中村大兄
ながらくごぶさたいたしましたが、お元気のようすで何よりです。クラブ通信で「卒業五十周年記念事業準備委員会」委員長の大職をお引受けなされたとのこと読みましたが、いつに変らぬ世話好きな大兄の人柄が如実に伺われ、敬服いたしました。特に小生は過去数十年来色々とお世話になっているので、受益者の立場から申し上げている訳であります。
有意義な事業計画も沢山出て来たことでありましょう。私はもともと懐古癖があって、昔のことを思うと、すぐ古い欧州映画のメロディや、ムーランルージュのショー、エピキュールのコーヒーなど、たわいないことばかりが頭に浮かぶのですが、そういった「想い出ばなし」的な番組では、その場かぎりの賑いにおわることでしょう。やはり大兄が言うように、「……われわれ自身の一生の思い出となるばかりでなく、家族にとっても、又後輩の同期会・如水会・母校等に対しても、それなりの影響を与え得るようなアイディア」を打ち出さなければ意義がうすいことでありましょう。この点について、小生多少の感想を申し上げたいのですが、それも別に独特の創意があったのではなくて、ただ、日頃如水会々報を読んでいる中に、こういう問題こそが会員全般の関心を集めているところではないか、という想定をしたからであります。
@ 問題の焦点
如何にしたら一橋を昔のような一流の大学になし得るか?
A 文 献
如水会々報7月号「如水論壇」若松茂美、また5月号「如水論壇」半田敏雄、参照。(また過去数年にわたり橋畔随想に掲載された母校の将来を憂う文章を参照されよ)
B 私 見
経営学の大家Peter Drucker教授は二十五年前の著書"The Age of Discontinuity"で渋沢栄一氏が一橋の人材養成に尽した功績は、岩崎小弥太氏が、三菱財閥の成立に尽した功績に匹敵できるとほめたたえています。二十五年前、あるいは五十年前の日本ならこれは名言でしょう。今の日本人がそういうことをきいたらキョトンとなる人が多いことでしょう。(日本訳書名「断絶の世代」)

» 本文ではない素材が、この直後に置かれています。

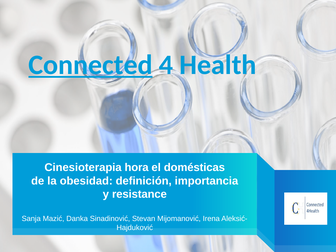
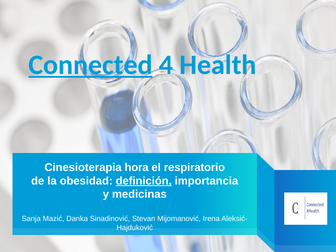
domésticas: domésticas -> respiratorio
definición underline: none -> present
resistance: resistance -> medicinas
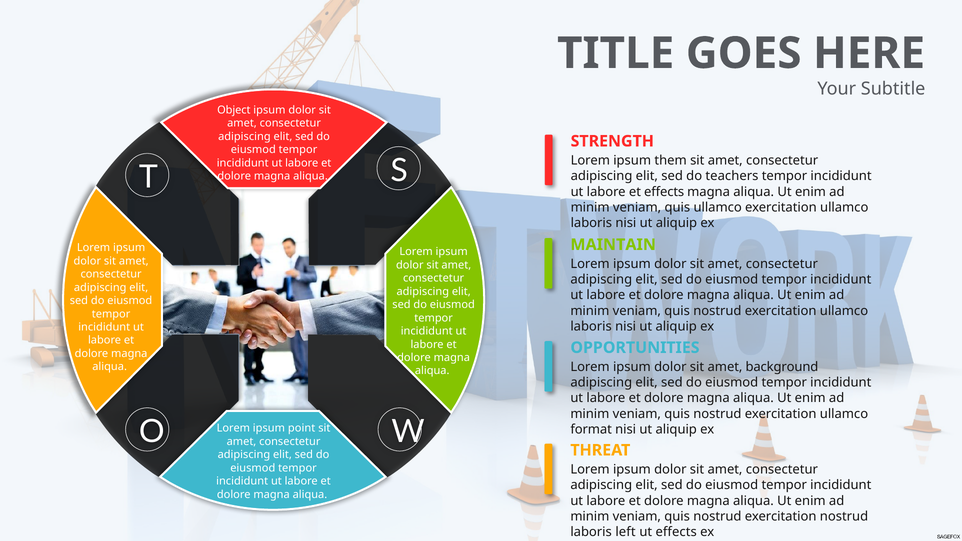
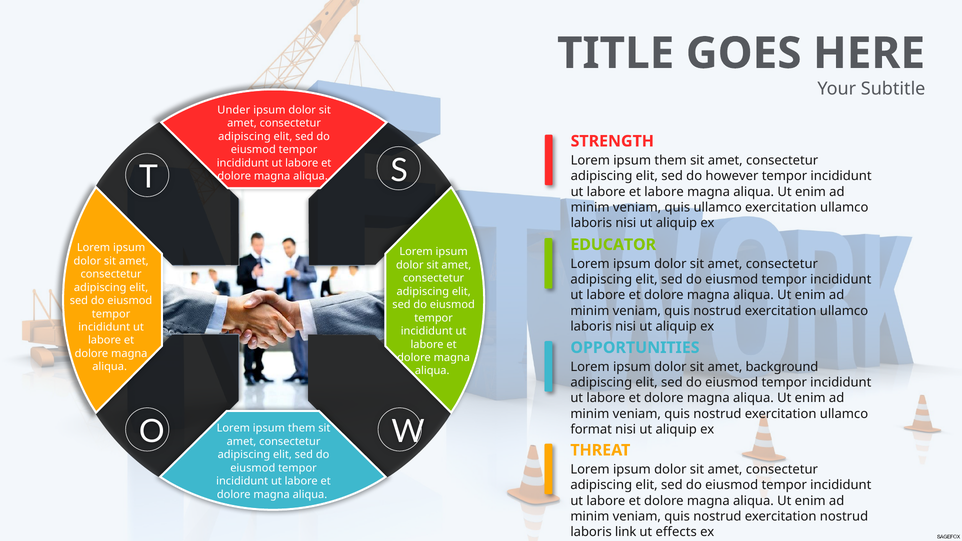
Object: Object -> Under
teachers: teachers -> however
et effects: effects -> labore
MAINTAIN: MAINTAIN -> EDUCATOR
point at (302, 428): point -> them
left: left -> link
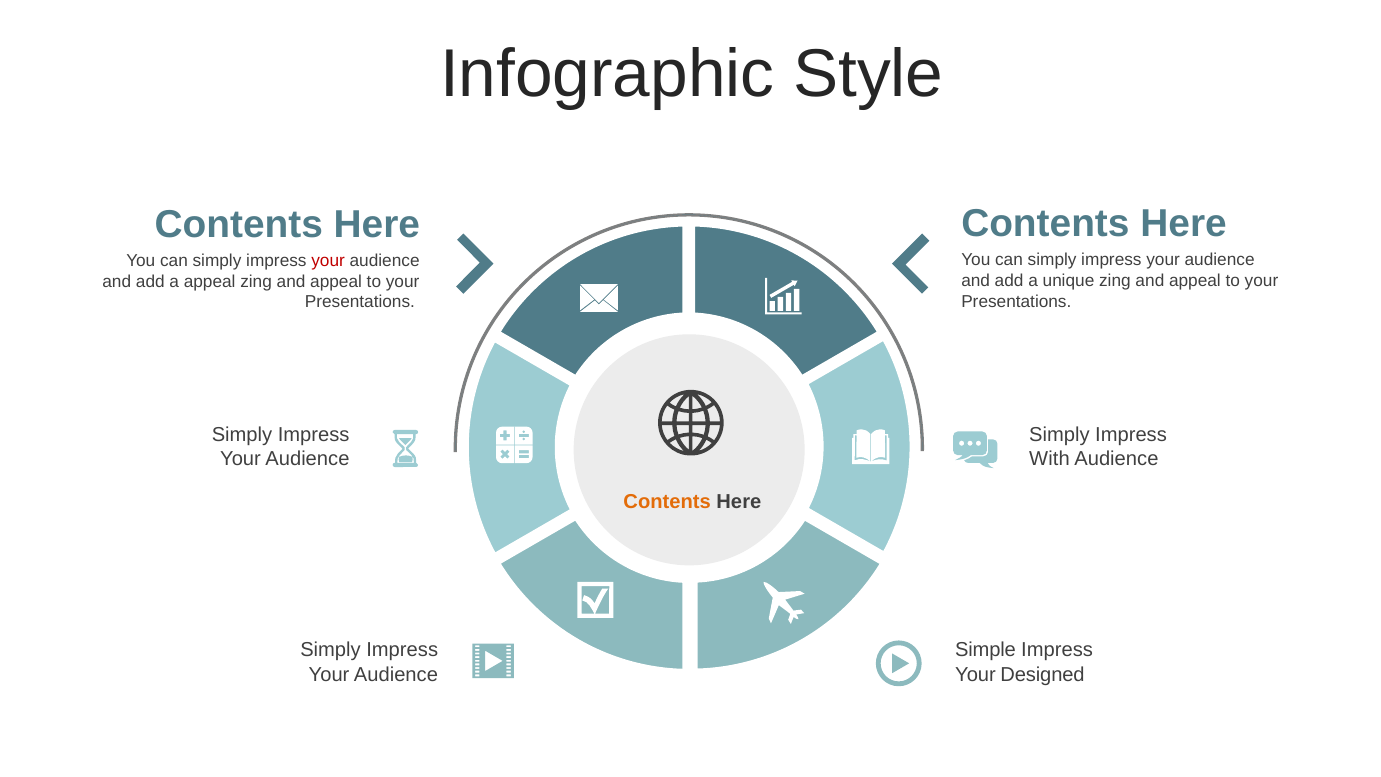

「一橋ルネッサンス」の必要性は、単なるOB連中の懐古癖からではありません。昔から学生一人当り校内面積の最も広いといわれたキャンパスをもち、優秀な学術伝統を誇りながら、そういった長所を十分に発揮できず、二流に近いoutputを輩出している学校になったとしたら、それは日本全体の損失であり、与えられた資源の最適な利用をしていないということになります。「一橋の損失は日本の損失である」という大局的な見方を文部当局にAcceptさせるべきです。
C 十二月クラブがなし得ること
わがクラブの親和力、実行力は如水会内外で定評のあるところです。しかし皆が古稀の齢を超えた今、そんなに沢山のことで華かさを発揮することもないでしょう。ここで「五十周年記念事業」として「一橋ルネッサンス」をテーマとして、まずわれわれが音頭をとり、われわれのエネルギーが弱った後でも、後輩の方々に引き継いでもらって、二十一世紀に花を咲かせたいものだと思います。
一度落目に入ったら、有機体が自力更生で立ちもどるのは仲々困難なことです。したがって無気力になりつつある学校自身に、「お前の欠点を自分でさがして、自分でなおせ」と期待するの無理かも知れません。幸いに一橋には如水会という有力な後援団体があって、その人的ならびに財的資源が、活用の方法如何によって、この際力になると思います。簡単な例を挙げると、前述半田敏雄氏の文の中で提起された「如水会と大学が一体になった審議会」という構想にしても、一旦実現の段階になると「どちらが先にイニシアティブをとるか?」ということで足がスクんだり、「誰が経費の心配をするか?」という細かいことで協同事業が座礁することもありましょう。そういうときに、もしわがクラブが"一橋ルネッサンス協力ファンド"を設立しており、貴兄や韮沢兄のような人望があり、熱心な人たちが居って、先輩・後輩・学校の間をまとめて、潤滑油の機能を発揮すれば、巨大な機械の運転の成功も可能でしょう。
以上の所見は、非在京会員の気儘な考え方で、恐らく今頃は如水会本部に於ても、12月クラブにおいても既に具体的対策ができているのかも知れません。その場合はどうぞ聞き流して下さい。だが万一役に立つようなことがあれば幸甚です。学校時代と違って今は日本国民でもなくなり、又将来子供や孫達を一橋に送ることもないと思うのに、一橋の"ゆくみち"がまだ気にかかるのは、やはり「一樹のかげに宿り、一河の流れを掬む」縁がそうさせるのかも知れません。暑い折柄御体御大切に。